Jacob van Maerlant wordt de stamvader van alle dichters in het Nederlands genoemd. In tegenstelling tot veel van zijn tijdgenoten schrijft hij in de volkstaal en niet in het Latijn. Zijn omvangrijke werk komt tot stand door de protectie van een aantal edelen. Zijn laatste geschrift, de Spieghel Historiael, draagt hij op aan de Hollandse graaf Floris V.
Afkomst
Vermoedelijk is Jacob geboren in Brugge en heeft hij lange tijd in Damme gewoond. Hij is een tijd koster geweest in het plaatsje Maerlant op het eiland Voorne. Na een aantal jaren keert hij terug naar Damme, waar voor het stadhuis ook een standbeeld van hem staat.

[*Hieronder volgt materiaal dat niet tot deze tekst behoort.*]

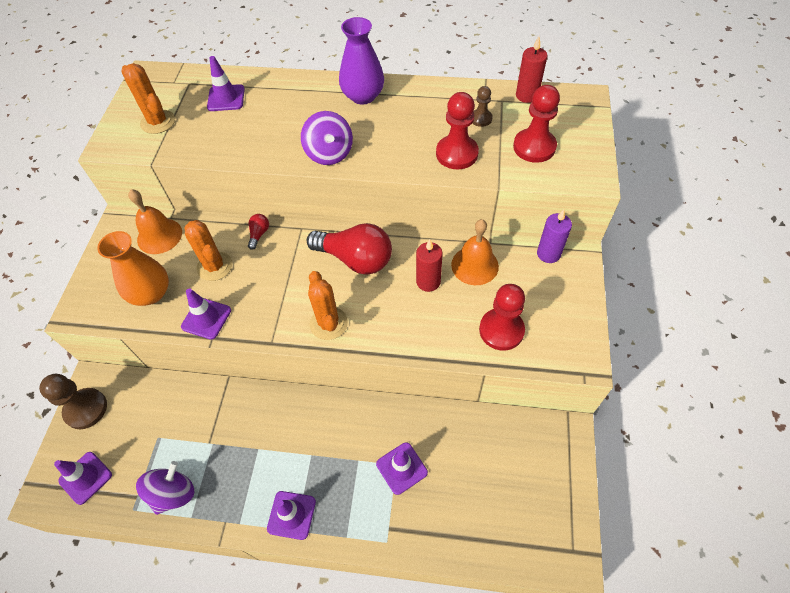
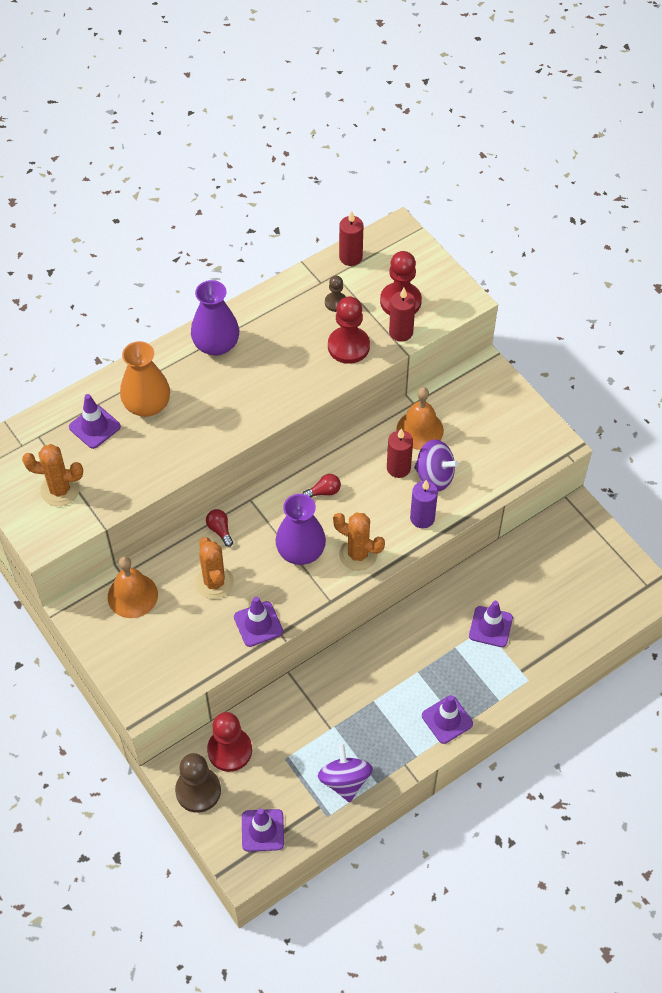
camera: 45 degrees left, 0 degrees up
orange vase [97,231,169,306] -> orange vase moved to [120,341,170,417]
orange cactus [184,220,232,281] -> orange cactus turned 60 degrees clockwise [195,537,234,599]
purple spinning top [301,111,353,165] -> purple spinning top moved to [414,439,459,491]
red light bulb [307,223,392,275] -> red light bulb [302,474,341,497], size x0.42
red pawn [479,284,525,350] -> red pawn moved to [207,712,252,772]
purple candle [537,209,572,263] -> purple candle moved to [410,480,438,529]
none -> purple vase [276,494,326,565]
none -> red candle [389,288,416,342]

Hij ligt begraven in Onze Lieve Vrouwekerk van dat stadje. Volgens een andere theorie is hij in Maerlant geboren en werkt hij aanvankelijk als klerk voor de ridders van Roden uit Snellegem. Als die de omgeving verlaten, vestigt hij zich in Damme. Onderzoek van Frits van Oostrom heeft uitgewezen dat Willem die madoc maakte en Jacob van Maerlant elkaar mogelijk gekend hebben en in ieder geval op de hoogte zijn geweest van elkaars werk.
Ridderromans
Maerlant debuteert met het uit 14.000 versregels bestaande Alexanders geesten (betekent: Alexanders grote daden), een epos over Alexander de Grote, de wereldveroveraar uit de Oudheid. Over zijn leven is in de Middeleeuwen al het nodige bekend, tot in IJslandse varianten toe, maar het bijzondere is dat Van Maerlant als eerste het leven van Alexander beschrijft in het Nederlands en niet in het Latijn. Uit bronnen kan worden opgemaakt dat hij direct al veel furore maakt met zijn debuut. Ook de werken die daarop volgen zijn geschreven in de traditie van de ridderroman: het zoeken naar de graal (de schotel van het laatste avondmaal) en de wederwaardigheden van de jonge koning Arthur, die dankzij de beroemde tovenaar Merlijn op de troon komt en die zich, als hij het magische zwaard Excalibur uit een steen kan trekken, door God uitverkoren weet als koning over Brittanië. Van Maerlant baseert zich voor zijn Historie van den Grale / Merlijns boec voornamelijk op Franse bronnen, die zoals hij aan het eind van zijn leven ontdekt, niet allemaal even juist waren. Op Voorne schrijft hij zijn laatste grote ridderroman Historie van Troyen, ook weer naar een Frans voorbeeld. Ook uit dit geschrift blijkt over wat voor een grote historische kennis Jacob van Maerlant moet hebben beschikt.
Didacticus
Rond 1266 verschijnt Heimelijkheid der heimelijkheden, gebaseerd op het latijnse Secretumsecretorum, een vorstenspiegel met tal van adviezen voor een wijs landbestuur. De Hollandse graaf Floris V heeft veel van de aanwijzingen uit deze tekst ter harte genomen. Het grote didactische, onderwijzende vermogen van Jacob van Maerlant blijkt ook uit zijn encyclopedie over de natuur in de volkstaal Der naturen bloeme (circa 1270). Een jaar later verschijnt zijn Rijmbijbel, een vertelling van de bijbelse geschiedenis in het Nederlands. Met name de geestelijkheid is weinig ingenomen met die tekst, want de afstand tussen de clerus en het ‘gewone’ volk wordt aanzienlijk verkleind als beide bevolkinsgroepen over dezelfde kennis beschikken. De grote productie van Van Maerlant dankt hij niet alleen aan zijn enorme ijver en pedagogische drift, hij weet zich ook geprotegeerd door een zevental edelen, die hem de financiële middelen verschaffen om ongestoord te kunnen werken.